From mboxrd@z Thu Jan  1 00:00:00 1970
Received: from eggs.gnu.org ([2001:4830:134:3::10]:44943)
	by lists.gnu.org with esmtp (Exim 4.71)
	(envelope-from <schwab@suse.de>) id 1fzhNv-000585-Mj
	for qemu-devel@nongnu.org; Tue, 11 Sep 2018 08:03:12 -0400
Received: from Debian-exim by eggs.gnu.org with spam-scanned (Exim 4.71)
	(envelope-from <schwab@suse.de>) id 1fzhNp-00061S-Ut
	for qemu-devel@nongnu.org; Tue, 11 Sep 2018 08:03:11 -0400
Received: from mx2.suse.de ([195.135.220.15]:54158 helo=mx1.suse.de)
	by eggs.gnu.org with esmtps (TLS1.0:DHE_RSA_AES_256_CBC_SHA1:32)
	(Exim 4.71) (envelope-from <schwab@suse.de>) id 1fzhNp-000601-OF
	for qemu-devel@nongnu.org; Tue, 11 Sep 2018 08:03:05 -0400
Received: from relay1.suse.de (unknown [195.135.220.254])
	by mx1.suse.de (Postfix) with ESMTP id AE247AF7C
	for <qemu-devel@nongnu.org>; Tue, 11 Sep 2018 12:03:04 +0000 (UTC)
From: Andreas Schwab <schwab@suse.de>
Date: Tue, 11 Sep 2018 14:03:04 +0200
Message-ID: <mvmd0tkckcn.fsf@suse.de>
MIME-Version: 1.0
Content-Type: text/plain
Subject: [Qemu-devel] [PATCH] linux-user: don't short-circuit read with zero
 length
List-Id: <qemu-devel.nongnu.org>
List-Unsubscribe: <https://lists.nongnu.org/mailman/options/qemu-devel>,
	<mailto:qemu-devel-request@nongnu.org?subject=unsubscribe>
List-Archive: <http://lists.nongnu.org/archive/html/qemu-devel/>
List-Post: <mailto:qemu-devel@nongnu.org>
List-Help: <mailto:qemu-devel-request@nongnu.org?subject=help>
List-Subscribe: <https://lists.nongnu.org/mailman/listinfo/qemu-devel>,
	<mailto:qemu-devel-request@nongnu.org?subject=subscribe>
To: qemu-devel@nongnu.org

A zero-length read still needs to do the usual checks, thus it may return
errors like EBADF.

Signed-off-by: Andreas Schwab <schwab@suse.de>
---
 linux-user/syscall.c | 18 +++++++-----------
 1 file changed, 7 insertions(+), 11 deletions(-)
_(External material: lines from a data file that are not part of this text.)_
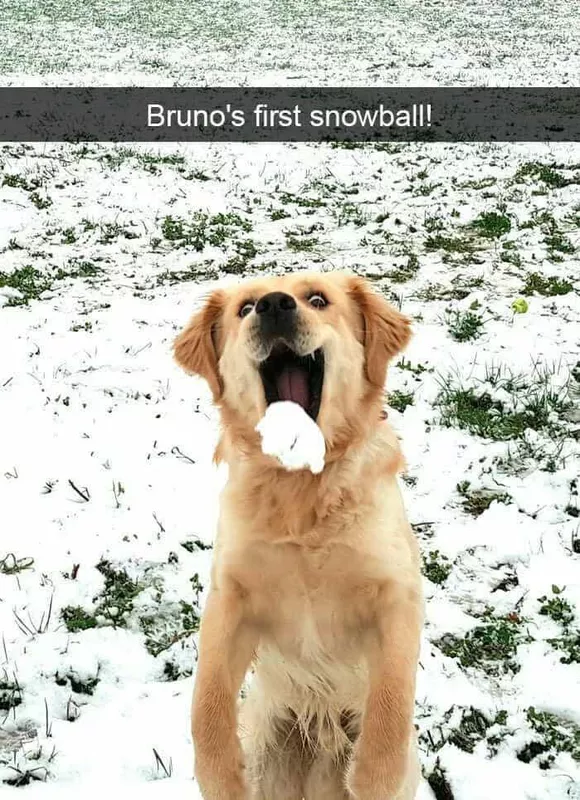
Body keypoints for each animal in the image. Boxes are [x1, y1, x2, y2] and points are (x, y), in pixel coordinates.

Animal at [174, 272, 424, 796]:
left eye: (317, 299)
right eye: (245, 307)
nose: (273, 305)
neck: (301, 486)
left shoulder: (397, 593)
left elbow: (391, 702)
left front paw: (373, 774)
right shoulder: (231, 595)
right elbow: (206, 699)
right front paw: (220, 775)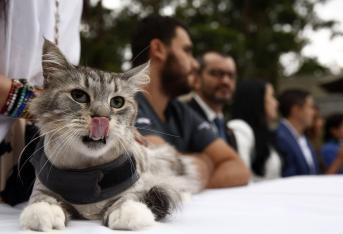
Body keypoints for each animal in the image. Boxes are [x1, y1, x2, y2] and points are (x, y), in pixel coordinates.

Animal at [19, 39, 202, 230]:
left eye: (117, 102)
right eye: (79, 96)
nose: (102, 118)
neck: (88, 173)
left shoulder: (136, 186)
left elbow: (129, 199)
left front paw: (128, 212)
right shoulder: (42, 187)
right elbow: (42, 199)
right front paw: (43, 211)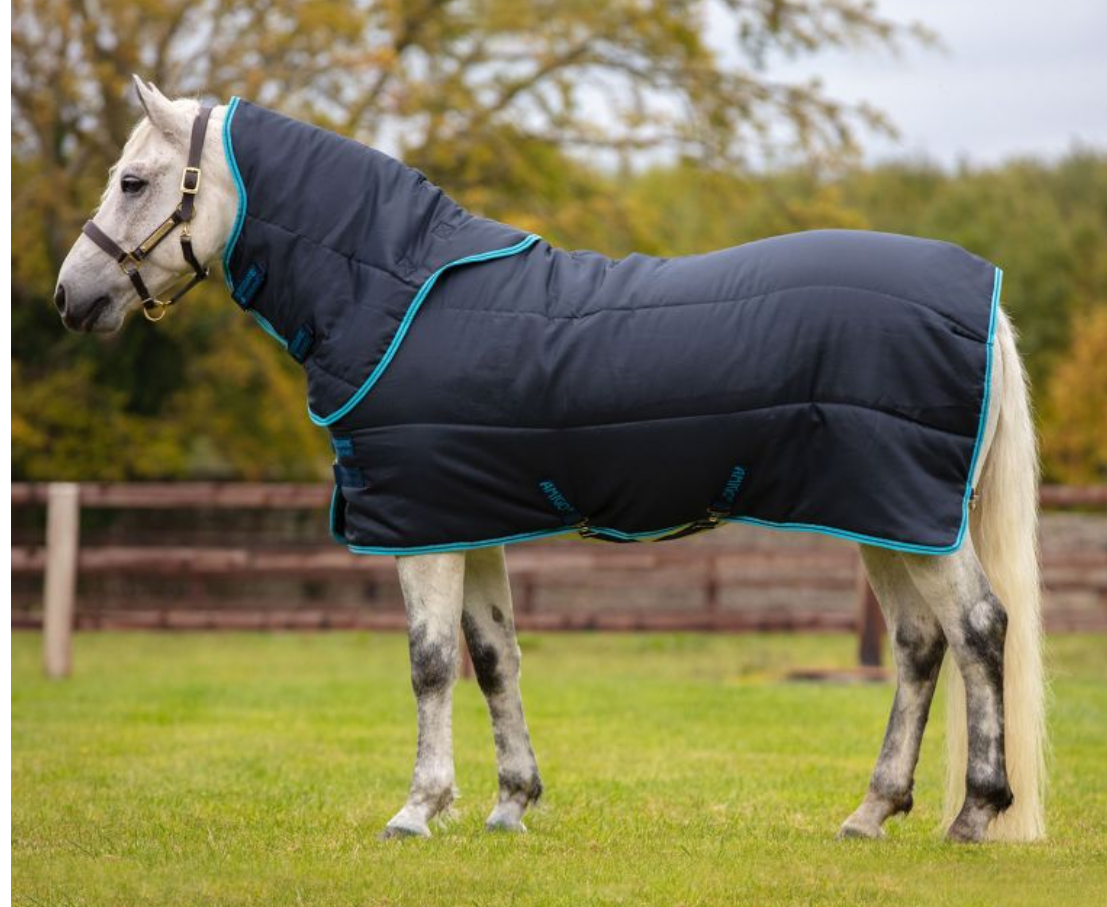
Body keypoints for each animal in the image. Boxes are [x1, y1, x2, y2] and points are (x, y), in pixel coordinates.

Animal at [53, 78, 1046, 843]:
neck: (394, 292)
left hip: (908, 516)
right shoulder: (467, 519)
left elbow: (429, 663)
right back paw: (870, 813)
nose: (71, 296)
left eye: (134, 180)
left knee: (976, 628)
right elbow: (495, 657)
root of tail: (986, 297)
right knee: (919, 644)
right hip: (884, 516)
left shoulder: (421, 529)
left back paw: (974, 813)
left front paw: (417, 809)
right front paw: (509, 804)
diff --git a/linux-user/syscall.c b/linux-user/syscall.c
index 643b8833de..202d3c287d 100644
--- a/linux-user/syscall.c
+++ b/linux-user/syscall.c
@@ -7930,18 +7930,14 @@ abi_long do_syscall(void *cpu_env, int num, abi_long arg1,
         ret = 0; /* avoid warning */
         break;
     case TARGET_NR_read:
-        if (arg3 == 0)
-            ret = 0;
-        else {
-            if (!(p = lock_user(VERIFY_WRITE, arg2, arg3, 0)))
-                goto efault;
-            ret = get_errno(safe_read(arg1, p, arg3));
-            if (ret >= 0 &&
-                fd_trans_host_to_target_data(arg1)) {
-                ret = fd_trans_host_to_target_data(arg1)(p, ret);
-            }
-            unlock_user(p, arg2, ret);
+        if (!(p = lock_user(VERIFY_WRITE, arg2, arg3, 0)))
+            goto efault;
+        ret = get_errno(safe_read(arg1, p, arg3));
+        if (ret >= 0 &&
+            fd_trans_host_to_target_data(arg1)) {
+            ret = fd_trans_host_to_target_data(arg1)(p, ret);
         }
+        unlock_user(p, arg2, ret);
         break;
     case TARGET_NR_write:
         if (!(p = lock_user(VERIFY_READ, arg2, arg3, 1)))
-- 
2.18.0

-- 
Andreas Schwab, SUSE Labs, schwab@suse.de
GPG Key fingerprint = 0196 BAD8 1CE9 1970 F4BE  1748 E4D4 88E3 0EEA B9D7
"And now for something completely different."